I think what we are missing is smarter tools. I think that's the argument here. ...

cousin_it · on May 18, 2014

So, basically you want a uniform way of defining data structures that can use different kind of indices on different fields. Let me add a few more desiderata to your list:

- It would be cool if these data structures could be transparently saved to disk, because data usually lives longer than code;

- It would be cool if they could be used by multiple applications, with some sort of guarantee that each application sees a consistent view of the data at any particular time;

- It would also be cool to have a declarative language for accessing several of these data structures at once, "joining" them on the values of certain fields and dynamically picking the best indices to use. Since you want a marketplace of implementations, it would make sense to standardize that language, so different data structure libraries can support it. A good name for it would be Structured Query Language, or SQL for short.

Tl;dr: You are completely right that network databases (object graphs and special-purpose data structures) are inferior to relational databases (declarative general-purpose data structures that separate querying and indexing, and allow a host of other general-purpose functionality). That idea has the potential to transform the whole software industry and lead to billion-dollar profits, as it has amply demonstrated since the 1970s. But since today's programmers are a forgetful lot, perhaps you could rebrand the idea and sell it to them as "Big Data 2.0" or something.

SolarNet · on May 21, 2014

I understand how SQL ties into what I want, but there are a few points you might have overlooked for what I wanted:

* Micro-optimizations. The implementations should be granular, not monolithic like SQL servers (let alone the fact that optimized SQL rarely translates between the implementations, as most optimization commands are not cross platform).

* Embeddable DSL, this one is honestly a problem with programming languages in general, but I've yet to see a static programming language which can tell me when my query is malformed at compile time (or hell, even provide decent syntax highlighting). Let alone importable, custom, extensions to SQL, or embedding lazy functions within the data structure.

* Intent vs Exact. The ability to describe partial intent, rather than exactly how to organize, the data (e.g. describing the operations expected to be executed across it, rather than the indexes to build). As well as having information available from the compiler about how the data structure is used (so that without the explicit declarations, the intent can still be optimized for).

SQL is a fine direction to approach the big picture problem from, but it isn't anywhere near the goal I care about. I'm not interested in dealing with big data. I'm just tired of having to know the difference between arcane implementation names for ordered sequences [1], I want to be able to describe what I want my ordered sequence to do, and let the compiler figure out the best implementation available.

[1] http://www.programcreek.com/2013/03/arraylist-vs-linkedlist-...

jamii · on May 17, 2014

Absolutely. This is actually part of our plan. We're writing mid-level-ish specifications in a logic language and then compiling them into an incremental dataflow network. Our current prototype just uses the same implementation for each rule but later we intend to be able to pick and choose different data structures and join algorithms per index/rule.

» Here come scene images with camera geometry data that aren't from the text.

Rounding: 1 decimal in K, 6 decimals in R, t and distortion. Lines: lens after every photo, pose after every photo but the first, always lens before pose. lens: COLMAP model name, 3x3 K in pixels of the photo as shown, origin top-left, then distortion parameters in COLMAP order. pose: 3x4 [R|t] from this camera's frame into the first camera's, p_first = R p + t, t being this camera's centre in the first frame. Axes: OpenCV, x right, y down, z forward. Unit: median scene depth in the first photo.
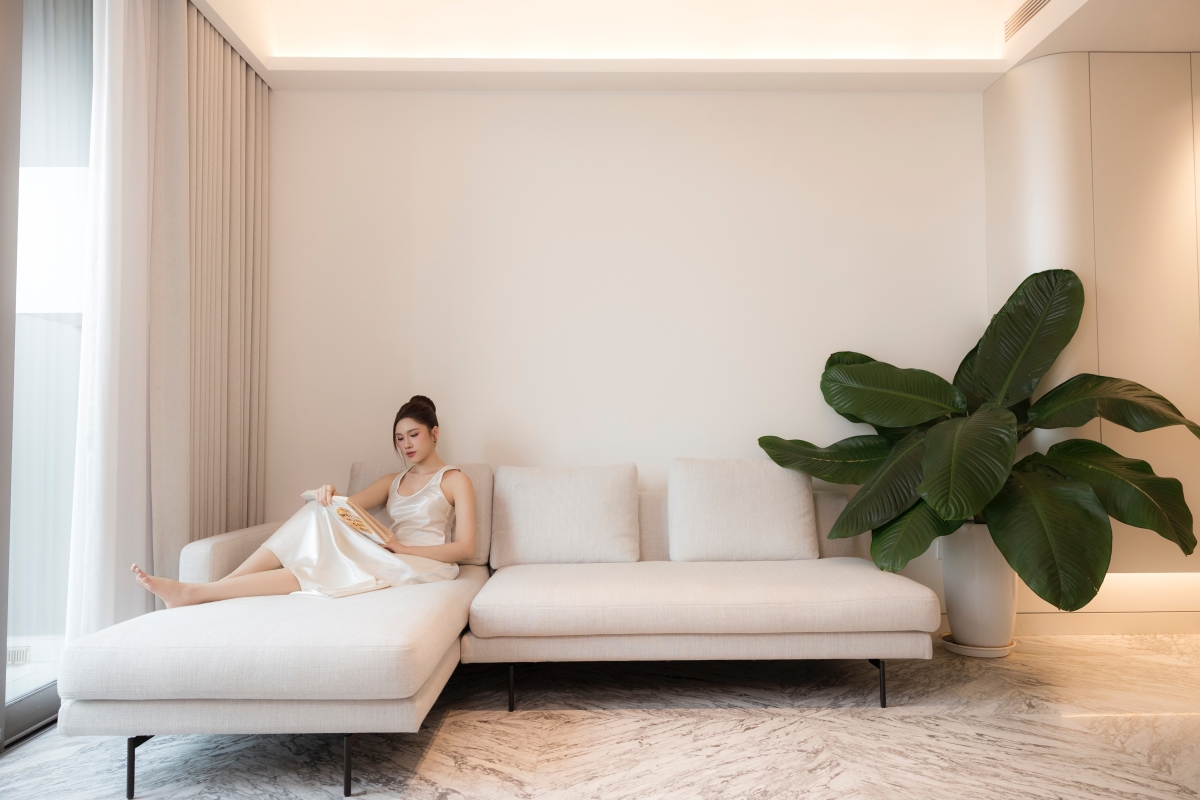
lens RADIAL K [[793.4, 0, 602.2], [0, 793.4, 403.3], [0, 0, 1]] dist [-0.015909, -0.002435]
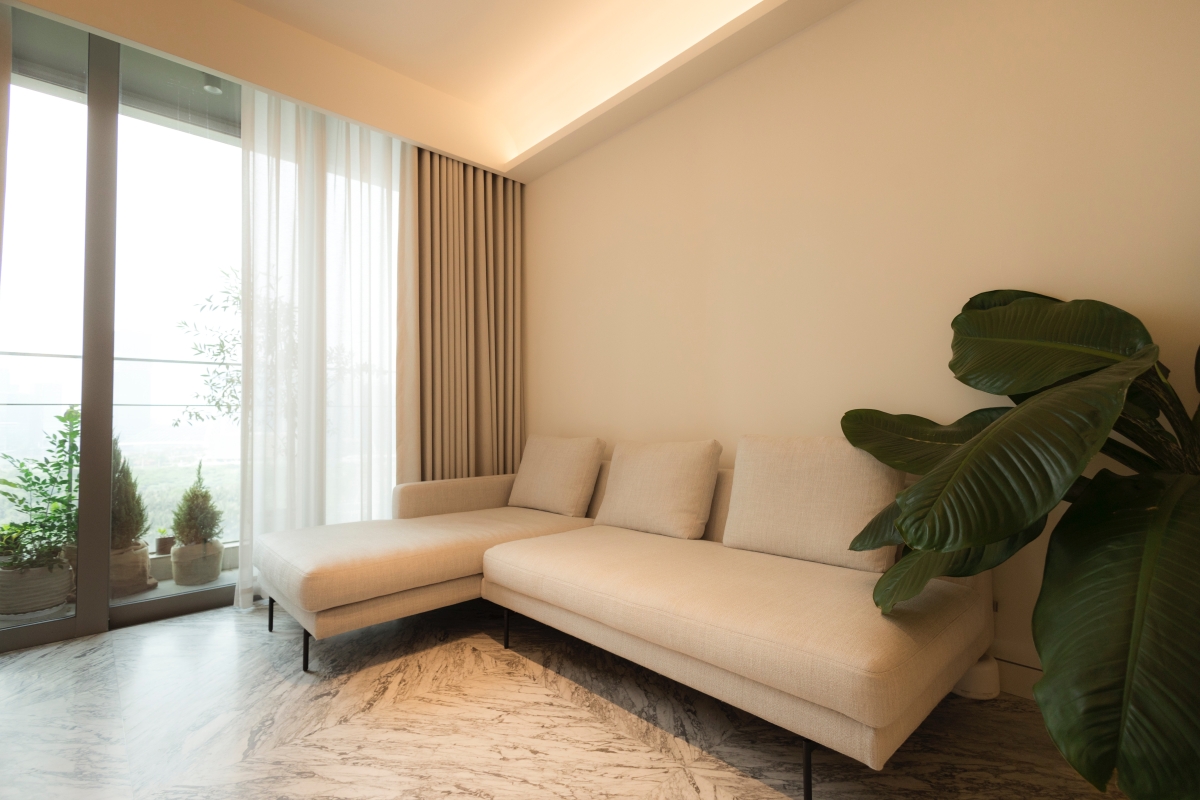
lens RADIAL K [[542.2, 0, 598.8], [0, 542.2, 399.1], [0, 0, 1]] dist [-0.004562, -0.001047]
pose [[0.676291, -0.035561, -0.735776, 0.606792], [0.044769, 0.998972, -0.007132, 0.028918], [0.735273, -0.028116, 0.677188, 0.580015]]
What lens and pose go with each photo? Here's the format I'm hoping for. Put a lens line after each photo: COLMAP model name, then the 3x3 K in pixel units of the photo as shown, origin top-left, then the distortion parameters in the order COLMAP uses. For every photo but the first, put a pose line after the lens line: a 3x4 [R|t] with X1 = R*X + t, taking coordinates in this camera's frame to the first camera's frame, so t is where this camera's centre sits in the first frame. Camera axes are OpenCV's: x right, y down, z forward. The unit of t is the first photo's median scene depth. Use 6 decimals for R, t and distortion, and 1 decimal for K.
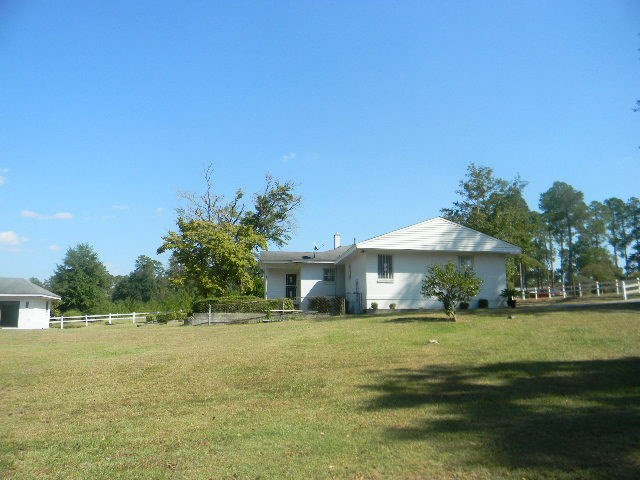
lens RADIAL K [[523.1, 0, 321.1], [0, 523.1, 239.5], [0, 0, 1]] dist [0.000331, -0.015582]
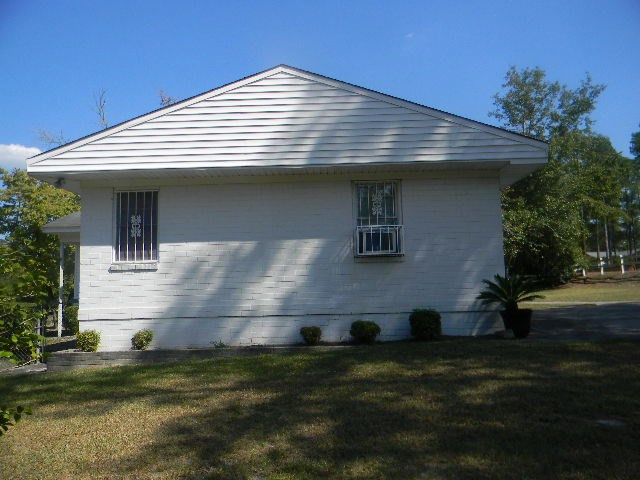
lens RADIAL K [[523.1, 0, 318.8], [0, 523.1, 239.8], [0, 0, 1]] dist [0.000331, -0.015582]
pose [[0.987859, -0.046417, -0.148258, 0.143699], [0.054049, 0.997390, 0.047869, 0.025000], [0.145649, -0.055301, 0.987790, 0.326222]]
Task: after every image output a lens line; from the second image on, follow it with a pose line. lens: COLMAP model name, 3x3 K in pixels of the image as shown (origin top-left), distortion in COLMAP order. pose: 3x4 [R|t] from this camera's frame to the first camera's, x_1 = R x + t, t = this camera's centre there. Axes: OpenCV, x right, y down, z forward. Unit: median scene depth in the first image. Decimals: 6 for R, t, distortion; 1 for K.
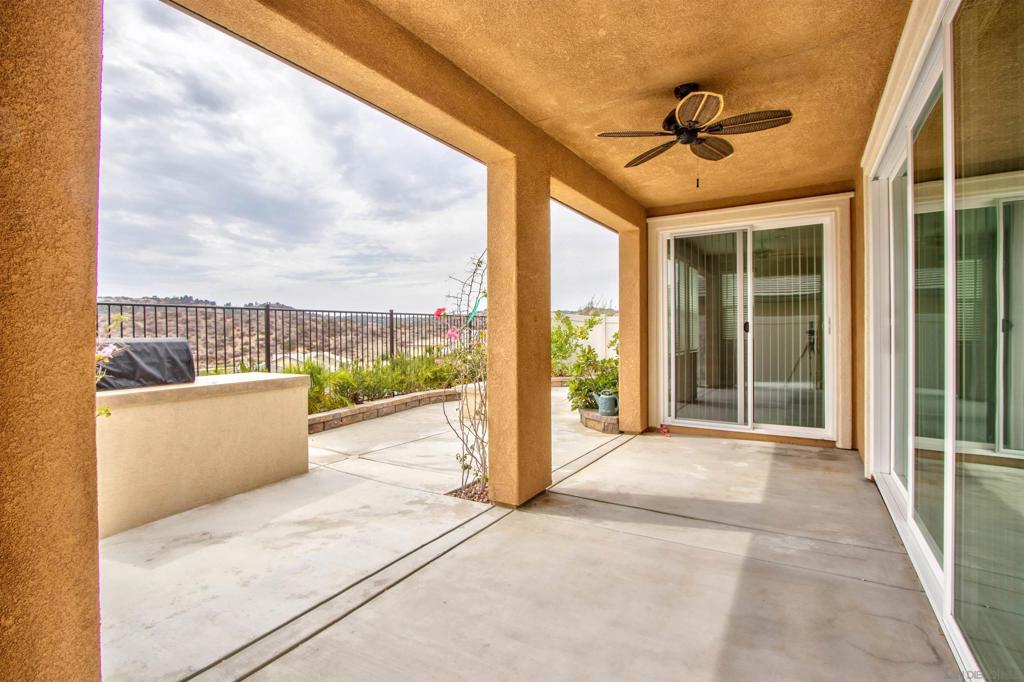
lens RADIAL K [[480.6, 0, 512.0], [0, 480.6, 341.0], [0, 0, 1]] dist [-0.019143, 0.000311]
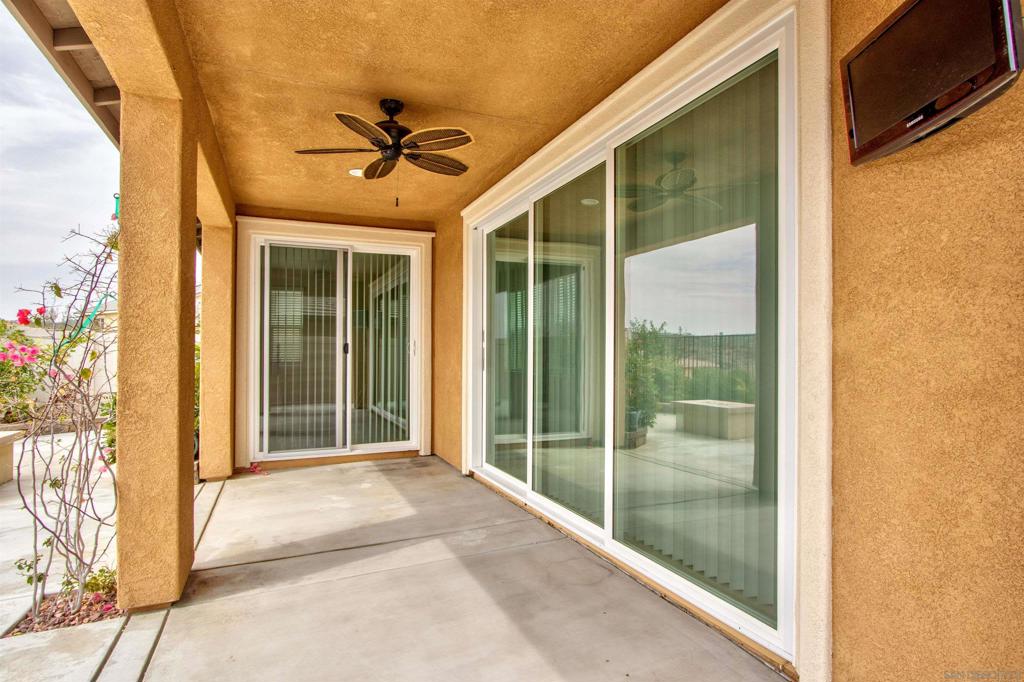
lens RADIAL K [[528.8, 0, 513.7], [0, 528.8, 360.5], [0, 0, 1]] dist [-0.003318, -0.000788]
pose [[0.561969, -0.008565, 0.827114, -0.323641], [0.015089, 0.999886, 0.000102, 0.002026], [-0.827020, 0.012423, 0.562035, 0.152658]]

I have a lot to say about separating specification from implementation and trying to better capture programmer intent (eg http://www.freelists.org/post/luajit/Ramblings-on-languages-...) but the blog post was already pretty long.

platz · on May 17, 2014

To me it seems the only way to smarter tools is static analysis, but there's only so much one can do in a dynamic language.

There seems to be this dissonance between dynamic languages, which tend to be popular with new programmers for a variety of reasons, and better tools enabled by static analysis of (usually) static langues.

The static languages seem to present this "hump" that a lot of people are averse to, and if we really want these smarter tools, we're going to have to find a way to get programmers to use more static techniques; we need to get them over that "hump", possibly then these smarter tools would ease things in the long run, but doesn't have quite the same immediate-gratification aspect of dynamic languages due to the up-front effort.

seanmcdirmid · on May 18, 2014

There is also so much one can do with a static language.

Dynamic languages are preferred by those who don't want the conservative verbose static type system to get in the way of writing code. You can design a static type system that is less verbose (e.g. via more inference), but then it can become more conservative (H&M's inability to deal very well with semi-unification in the form of subtyping and assignment). That is the "hump."

Smarter "more magical" compilers are a nice idea in theory, but hard to realize in practice. There are even limits to the kind of analysis we can do dynamically, but they are a bit less constrained then what we can do statically.

raverbashing · on May 18, 2014

You can do a lot of static analysis of dynamic languages. Check what PyLint/PyFlakes does for example

It's probably not the dynamic language that is the problem, but its constructs.